Negotiating independent ethical review of co-produced disability research: issues and lessons
The Disability Research on Independent Living and Learning Ethics Committee was established to review a programme of co-produced research undertaken by disabled people’s organisations. We will draw lessons from the Committee’s work including negotiation of consent, anonymity, accessibility, and confidentiality.

In this extended workshop session there will be time for interactive discussion, and information will be shared about the DRILL programme, the variety of projects within it, and some of the main ethical issues and dilemmas arising in the disability projects that have been reviewed.   This will include an extra handout to explain more about DRILL and the projects.

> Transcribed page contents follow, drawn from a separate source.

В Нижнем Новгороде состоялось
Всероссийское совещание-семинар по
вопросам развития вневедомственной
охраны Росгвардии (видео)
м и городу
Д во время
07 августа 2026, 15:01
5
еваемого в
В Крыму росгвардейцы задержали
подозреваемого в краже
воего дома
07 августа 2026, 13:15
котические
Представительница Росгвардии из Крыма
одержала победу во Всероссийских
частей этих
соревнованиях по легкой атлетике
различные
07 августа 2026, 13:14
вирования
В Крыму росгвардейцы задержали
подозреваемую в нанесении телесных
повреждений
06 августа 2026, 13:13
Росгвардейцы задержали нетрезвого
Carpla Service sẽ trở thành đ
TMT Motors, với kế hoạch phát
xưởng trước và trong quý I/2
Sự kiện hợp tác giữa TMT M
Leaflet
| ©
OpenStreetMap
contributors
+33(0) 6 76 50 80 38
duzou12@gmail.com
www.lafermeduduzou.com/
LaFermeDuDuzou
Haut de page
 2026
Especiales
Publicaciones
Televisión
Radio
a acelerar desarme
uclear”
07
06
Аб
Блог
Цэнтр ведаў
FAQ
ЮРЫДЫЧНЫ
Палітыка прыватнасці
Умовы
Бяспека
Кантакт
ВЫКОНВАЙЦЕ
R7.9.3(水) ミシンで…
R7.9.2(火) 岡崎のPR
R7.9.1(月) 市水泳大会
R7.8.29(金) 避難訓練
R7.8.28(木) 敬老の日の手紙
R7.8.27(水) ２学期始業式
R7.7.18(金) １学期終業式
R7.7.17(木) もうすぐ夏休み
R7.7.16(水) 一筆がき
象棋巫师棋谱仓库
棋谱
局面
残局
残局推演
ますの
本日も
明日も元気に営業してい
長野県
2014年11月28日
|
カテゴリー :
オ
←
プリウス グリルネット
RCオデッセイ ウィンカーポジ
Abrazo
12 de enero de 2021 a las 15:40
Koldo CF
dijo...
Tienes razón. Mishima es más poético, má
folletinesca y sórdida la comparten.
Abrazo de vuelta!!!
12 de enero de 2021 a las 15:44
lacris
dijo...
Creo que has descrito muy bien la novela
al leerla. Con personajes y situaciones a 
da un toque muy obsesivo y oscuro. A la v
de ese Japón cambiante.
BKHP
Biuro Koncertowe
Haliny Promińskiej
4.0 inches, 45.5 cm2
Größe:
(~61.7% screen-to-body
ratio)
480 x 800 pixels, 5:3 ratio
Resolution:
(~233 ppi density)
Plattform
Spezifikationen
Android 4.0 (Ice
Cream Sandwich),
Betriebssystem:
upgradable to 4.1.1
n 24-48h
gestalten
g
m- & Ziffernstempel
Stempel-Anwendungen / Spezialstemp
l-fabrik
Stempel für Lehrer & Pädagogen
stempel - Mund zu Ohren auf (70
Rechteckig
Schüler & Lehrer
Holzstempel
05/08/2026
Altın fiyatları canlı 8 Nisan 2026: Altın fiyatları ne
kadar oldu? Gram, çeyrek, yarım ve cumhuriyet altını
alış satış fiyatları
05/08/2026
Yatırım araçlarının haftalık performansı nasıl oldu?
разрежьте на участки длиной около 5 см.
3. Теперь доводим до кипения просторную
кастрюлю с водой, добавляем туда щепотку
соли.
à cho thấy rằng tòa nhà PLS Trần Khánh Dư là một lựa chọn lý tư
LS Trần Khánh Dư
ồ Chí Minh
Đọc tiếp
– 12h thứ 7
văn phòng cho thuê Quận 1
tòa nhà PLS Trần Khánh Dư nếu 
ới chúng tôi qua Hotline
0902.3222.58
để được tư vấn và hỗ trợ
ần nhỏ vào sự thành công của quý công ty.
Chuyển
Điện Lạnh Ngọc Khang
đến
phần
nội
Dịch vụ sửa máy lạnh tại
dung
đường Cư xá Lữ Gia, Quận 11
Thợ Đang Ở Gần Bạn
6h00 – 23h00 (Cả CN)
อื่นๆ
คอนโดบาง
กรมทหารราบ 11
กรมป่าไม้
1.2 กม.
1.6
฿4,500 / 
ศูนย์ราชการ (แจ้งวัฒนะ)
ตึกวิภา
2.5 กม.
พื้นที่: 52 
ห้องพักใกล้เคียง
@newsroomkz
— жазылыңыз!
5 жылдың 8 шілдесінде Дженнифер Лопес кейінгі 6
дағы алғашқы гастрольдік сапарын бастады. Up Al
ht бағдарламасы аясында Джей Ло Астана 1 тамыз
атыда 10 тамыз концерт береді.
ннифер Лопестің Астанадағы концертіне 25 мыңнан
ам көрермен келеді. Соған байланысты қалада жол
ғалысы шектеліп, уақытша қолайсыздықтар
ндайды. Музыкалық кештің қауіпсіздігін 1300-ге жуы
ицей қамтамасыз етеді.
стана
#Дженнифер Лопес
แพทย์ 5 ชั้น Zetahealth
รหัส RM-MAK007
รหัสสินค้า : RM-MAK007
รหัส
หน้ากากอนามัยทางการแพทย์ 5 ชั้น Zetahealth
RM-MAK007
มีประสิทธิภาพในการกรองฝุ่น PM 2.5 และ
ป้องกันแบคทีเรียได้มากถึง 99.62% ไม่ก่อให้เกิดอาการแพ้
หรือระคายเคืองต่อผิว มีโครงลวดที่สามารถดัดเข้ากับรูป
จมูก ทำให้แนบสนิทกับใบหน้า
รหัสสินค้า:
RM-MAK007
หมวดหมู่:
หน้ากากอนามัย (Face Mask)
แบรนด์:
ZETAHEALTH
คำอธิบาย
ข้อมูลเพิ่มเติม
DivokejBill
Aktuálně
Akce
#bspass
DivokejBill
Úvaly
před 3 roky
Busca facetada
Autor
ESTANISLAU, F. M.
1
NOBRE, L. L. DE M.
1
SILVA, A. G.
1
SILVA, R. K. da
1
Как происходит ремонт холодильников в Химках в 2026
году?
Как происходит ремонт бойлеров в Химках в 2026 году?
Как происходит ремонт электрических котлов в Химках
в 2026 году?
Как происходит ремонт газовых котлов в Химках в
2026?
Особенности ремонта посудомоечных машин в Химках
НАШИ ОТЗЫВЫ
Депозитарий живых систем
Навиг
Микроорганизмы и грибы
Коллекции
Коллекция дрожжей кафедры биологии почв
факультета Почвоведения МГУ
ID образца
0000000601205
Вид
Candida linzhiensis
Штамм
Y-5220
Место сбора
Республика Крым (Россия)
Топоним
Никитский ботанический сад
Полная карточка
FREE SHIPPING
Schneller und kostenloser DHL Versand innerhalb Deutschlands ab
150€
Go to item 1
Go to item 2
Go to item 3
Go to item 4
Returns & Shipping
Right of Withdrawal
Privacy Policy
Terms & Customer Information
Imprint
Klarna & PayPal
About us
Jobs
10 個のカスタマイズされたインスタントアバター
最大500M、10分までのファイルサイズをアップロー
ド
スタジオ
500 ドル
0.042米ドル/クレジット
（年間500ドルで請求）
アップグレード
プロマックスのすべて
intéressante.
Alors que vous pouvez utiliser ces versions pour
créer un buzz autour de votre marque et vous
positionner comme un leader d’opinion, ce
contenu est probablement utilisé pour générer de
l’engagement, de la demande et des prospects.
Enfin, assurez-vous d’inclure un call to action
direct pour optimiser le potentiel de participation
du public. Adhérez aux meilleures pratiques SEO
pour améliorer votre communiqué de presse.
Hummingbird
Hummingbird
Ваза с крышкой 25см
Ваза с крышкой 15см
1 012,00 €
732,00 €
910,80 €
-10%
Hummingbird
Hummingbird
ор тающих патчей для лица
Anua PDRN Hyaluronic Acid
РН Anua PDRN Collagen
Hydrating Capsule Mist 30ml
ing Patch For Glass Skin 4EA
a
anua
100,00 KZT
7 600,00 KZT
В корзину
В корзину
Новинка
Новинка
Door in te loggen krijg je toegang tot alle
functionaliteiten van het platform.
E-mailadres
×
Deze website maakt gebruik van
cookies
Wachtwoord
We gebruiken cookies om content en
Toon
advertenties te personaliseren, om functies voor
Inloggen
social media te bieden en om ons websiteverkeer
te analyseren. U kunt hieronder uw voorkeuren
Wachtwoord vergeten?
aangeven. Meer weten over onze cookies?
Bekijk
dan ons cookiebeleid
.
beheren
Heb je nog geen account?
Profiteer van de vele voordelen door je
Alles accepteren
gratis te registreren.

Peter Scott, University of Portsmouth, Professor Alison Koslowski, University of Edinburgh, and Jody Mellor, DRILL Cymru

The time dimension

Fast and slow thinking in trying to make a difference
This presentation will discuss research on domestic violence which uses multiple methods (visual, participatory, maps and quantitative) to understand the issues and to produce outputs for a range of audiences; who may be driven by the fast thinking of emotions and stereotypes as well as the slow thinking of a linear model of research impact on policy and practice.

Dr Janet Bowstead, Royal Holloway, University of London

Responding to change by changing: data-driven improvement in organisations
Is it possible to collect mixed-method data from programme practitioners and users and analyse and report back in time to inform cycles of iteration and improvement? The Dartington Service Design Lab is developing a method which attempts this: bringing together science, user experience and systems thinking to co-design adaptations to existing programmes and innovative approaches to address social problems.